In un recentissimo articolo da Cambridge si propone con ricchezza di particolari il Rapporto di 60 pagine di una società americana, Mandiant, specializzata in sicurezza informatica e cyber crime. Il rapporto spiega in che modo un Istituto cinese di Shangai, APT1, sia penetrato nelle comunicazioni riservate di importanti aziende per copiarne segreti industriali. Si tratterebbe di centinaia di terabyte di dati commerciali sensibili appartenenti ad almeno 141 aziende dal 2006 a oggi, ivi inclusa Tencent, una società il cui software controlla infrastrutture energetiche (il potenziale di terrorismo informatico sarebbe in questo caso molto alto).

Il rapporto di Mandiant arriva una settimana dopo l’annuncio del presidente Obama di un nuovo impegno nazionale per difendere gli Stati Uniti dagli attacchi informatici usati per rubare segreti aziendali e anche per gettare le basi di un possibile sabotaggio delle infrastrutture energetiche. Tre giorni fa anche ‘The Economist” ha parlato del rapporto Mandiant, traendone l’occasione per un severo richiamo alla Cina a comportamenti corretti.

Già nell’articolo della edizione americana di MIT Technology Review, però, si faceva notare un dubbio che emerge dal Rapporto Mandiant, dove si giudica abbastanza strano che questi “furti” siano avvenuti senza nessuna attenzione a nascondere la provenienza dell’attacco informatico. Il Rapporto si domanda addirittura come sia possibile che gli operatori che hanno compiuto queste intrusioni, si siano dimostrati così poco “professionali”. Mandiant, infatti, sostiene che APT1 fa parte dell’Unità 61398 dell’esercito cinese ed è impegnata in una campagna di spionaggio industriale per aiutare le imprese cinesi raccogliendo informazioni riservate. Anche altre aziende in Canada, Regno Unito, Sud Africa e Israele sarebbero state presi di mira.

Estratti dal dataset
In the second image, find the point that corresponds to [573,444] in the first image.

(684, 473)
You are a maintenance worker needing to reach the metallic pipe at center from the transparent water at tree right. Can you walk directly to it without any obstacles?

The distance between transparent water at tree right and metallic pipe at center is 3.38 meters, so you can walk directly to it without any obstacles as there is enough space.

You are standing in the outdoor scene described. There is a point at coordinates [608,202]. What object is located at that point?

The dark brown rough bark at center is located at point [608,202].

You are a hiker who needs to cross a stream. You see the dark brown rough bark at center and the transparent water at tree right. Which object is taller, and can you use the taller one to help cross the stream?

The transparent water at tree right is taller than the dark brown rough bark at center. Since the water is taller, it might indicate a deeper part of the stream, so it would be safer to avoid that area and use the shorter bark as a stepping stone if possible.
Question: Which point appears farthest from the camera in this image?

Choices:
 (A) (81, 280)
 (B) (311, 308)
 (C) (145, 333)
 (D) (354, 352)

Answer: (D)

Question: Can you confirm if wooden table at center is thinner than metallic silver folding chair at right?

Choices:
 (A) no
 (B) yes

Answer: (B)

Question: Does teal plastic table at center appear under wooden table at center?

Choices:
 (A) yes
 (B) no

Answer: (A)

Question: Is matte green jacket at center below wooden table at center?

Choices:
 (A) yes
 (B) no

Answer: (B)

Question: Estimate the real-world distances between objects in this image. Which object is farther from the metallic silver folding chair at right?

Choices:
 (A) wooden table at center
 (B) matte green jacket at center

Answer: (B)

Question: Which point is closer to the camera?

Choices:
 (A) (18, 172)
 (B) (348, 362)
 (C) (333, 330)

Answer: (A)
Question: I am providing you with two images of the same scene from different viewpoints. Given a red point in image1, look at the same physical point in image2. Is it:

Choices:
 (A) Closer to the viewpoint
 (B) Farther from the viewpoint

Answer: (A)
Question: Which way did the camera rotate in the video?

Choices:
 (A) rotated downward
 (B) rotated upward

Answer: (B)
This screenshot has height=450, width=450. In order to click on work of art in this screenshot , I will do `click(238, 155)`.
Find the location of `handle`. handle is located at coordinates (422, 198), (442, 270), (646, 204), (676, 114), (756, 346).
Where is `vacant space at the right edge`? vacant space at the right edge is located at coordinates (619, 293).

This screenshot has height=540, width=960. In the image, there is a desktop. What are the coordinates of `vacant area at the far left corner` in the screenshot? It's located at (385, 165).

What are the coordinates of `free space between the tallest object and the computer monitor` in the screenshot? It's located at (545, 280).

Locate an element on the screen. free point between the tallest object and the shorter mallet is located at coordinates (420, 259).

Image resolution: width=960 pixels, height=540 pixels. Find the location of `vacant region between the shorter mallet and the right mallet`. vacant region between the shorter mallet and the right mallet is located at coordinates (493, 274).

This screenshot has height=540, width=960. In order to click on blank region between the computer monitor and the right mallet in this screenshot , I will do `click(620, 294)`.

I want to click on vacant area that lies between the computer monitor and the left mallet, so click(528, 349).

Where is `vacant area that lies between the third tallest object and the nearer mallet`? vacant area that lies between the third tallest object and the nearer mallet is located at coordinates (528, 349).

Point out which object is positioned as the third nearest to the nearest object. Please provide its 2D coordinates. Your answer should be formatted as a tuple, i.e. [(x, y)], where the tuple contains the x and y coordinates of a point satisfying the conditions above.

Compito da svolgere
Riprendi il testo sul rapporto Mandiant riguardo allo spionaggio informatico cinese a partire dal punto in cui si interrompe. Le voci non hanno alcun legame con il testo proposto.

Risposta all'esercizio
Il fatto però che gli aggressori non si siano preoccupati di utilizzare metodi che potrebbero nascondere il loro indirizzo IP, fa dubitare che alle spalle di APT1 possa trovarsi realmente l’esercito cinese, la cui competenza informatica viene valutata di livello molto buono. Il Rapporto è certamente interessante, ma la cosa ancora più interessante è che non tutti i commenti dei lettori sono stati come al solito negativi nei confronti dei cinesi. Anzi, ci sono stati anche commenti negativi nei confronti del Rapporto. Si va dalla analisi degli errori del Rapporto fino a deprecare che la rivista del MIT lo abbia pubblicato in modo acritico.

Ancora più interessante, è che pochi giorni dopo, una fonte autorevole come BloombergBusiness WeekTechnology Insider abbia smentito la provenienza cinese di queste attività di cyber crime, scrivendo che all’origine vi sarebbero operatori dell’Est Europa (si era già constatato un legame della Bielorussia con gli attacchi informatici alle centrifughe iraniane per l’arricchimento dell’uranio). Il racconto di Bloomberg parte dalla recente Conferenza di Barcellona dove i più grandi operatori Internet del mondo (Microsoft, Apple, Facebook, Twitter…) hanno condiviso le loro esperienze di vittime di cyber crime.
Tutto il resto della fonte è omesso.